Team:MIT/Protein Purification
From 2008.igem.org
TEV Purification Protocol Volumes for 4L LB culture split into 4 cell pellets
Binding Buffer: 20mM tris +.5M NaCl Elution Buffer: 20mM tris +.5M NaCl + 300mM Imidazol
Re suspend pellets in 30mL BB per cell pellet into centrifuge tube Lyse cells with sonicator Sonicate for 1min Ice for 1min Repeat 4-5 times Centrifuge at 14,000 for 40miin Save supernatant and pellet for gel Filter supernatant
Prepare 2 NiNTA columns Add 5mL NiNTA to each Wash with 1 column volume ddwater Equilibrate with 4 c.v.
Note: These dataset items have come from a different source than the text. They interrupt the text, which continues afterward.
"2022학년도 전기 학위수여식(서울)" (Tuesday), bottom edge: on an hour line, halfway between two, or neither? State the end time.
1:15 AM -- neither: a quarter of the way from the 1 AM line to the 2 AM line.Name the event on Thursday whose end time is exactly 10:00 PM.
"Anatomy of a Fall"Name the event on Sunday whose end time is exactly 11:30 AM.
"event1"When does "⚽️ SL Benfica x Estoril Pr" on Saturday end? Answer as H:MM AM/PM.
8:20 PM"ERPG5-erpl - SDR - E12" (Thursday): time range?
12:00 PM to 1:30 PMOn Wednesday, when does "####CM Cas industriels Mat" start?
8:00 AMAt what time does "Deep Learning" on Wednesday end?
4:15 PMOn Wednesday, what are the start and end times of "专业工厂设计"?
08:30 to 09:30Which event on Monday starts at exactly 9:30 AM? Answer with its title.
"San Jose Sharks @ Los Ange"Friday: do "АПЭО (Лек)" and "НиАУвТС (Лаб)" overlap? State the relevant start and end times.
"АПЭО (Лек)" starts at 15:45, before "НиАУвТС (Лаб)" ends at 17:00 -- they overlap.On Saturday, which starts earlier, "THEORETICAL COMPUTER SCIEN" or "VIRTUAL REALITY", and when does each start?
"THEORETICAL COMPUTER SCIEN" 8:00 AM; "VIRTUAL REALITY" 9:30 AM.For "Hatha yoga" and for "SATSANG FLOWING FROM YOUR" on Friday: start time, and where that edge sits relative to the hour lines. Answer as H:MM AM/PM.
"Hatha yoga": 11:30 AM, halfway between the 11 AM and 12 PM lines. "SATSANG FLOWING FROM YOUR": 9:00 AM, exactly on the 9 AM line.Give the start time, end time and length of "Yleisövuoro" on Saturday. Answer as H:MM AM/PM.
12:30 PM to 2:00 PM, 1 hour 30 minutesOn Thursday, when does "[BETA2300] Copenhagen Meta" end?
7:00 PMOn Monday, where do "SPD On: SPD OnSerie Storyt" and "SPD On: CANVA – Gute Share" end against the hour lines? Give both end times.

BB Load filtered supernatant Collect FT Save some for gel Wash with 8 c.v. BB Collect W1-4 Save some of each for a gel Elute with 5 c.v. EB Collect E1-5 Save some of each for a gel Add 1mM EDTA and 1mM DTT to all elution tubes
Run a gel.
Peptide Purification Protocol
First day: Lysis buffer:
200mL 1x binding buffer 200 mg lysozyme 40 μL 5mM AEBSF 4 enzyme tablets
Thaw frozen cell pellets
Resuspend cells in 30mL lysis buffer. Sonicate for one minute to homogenize. Rock at 4C for 2 hrs to lyse Spin lysate 40min and filter
Put 4mL Ni-NTA into flow tubes, wash w/ water and equilibrate w/ 8mL BB Load filtered supernatant and collect flow through (FT) Wash with 16mL BB and collect two washes (W1, W2) Elute with 16mL EB and collect 4 elutions (E1-4)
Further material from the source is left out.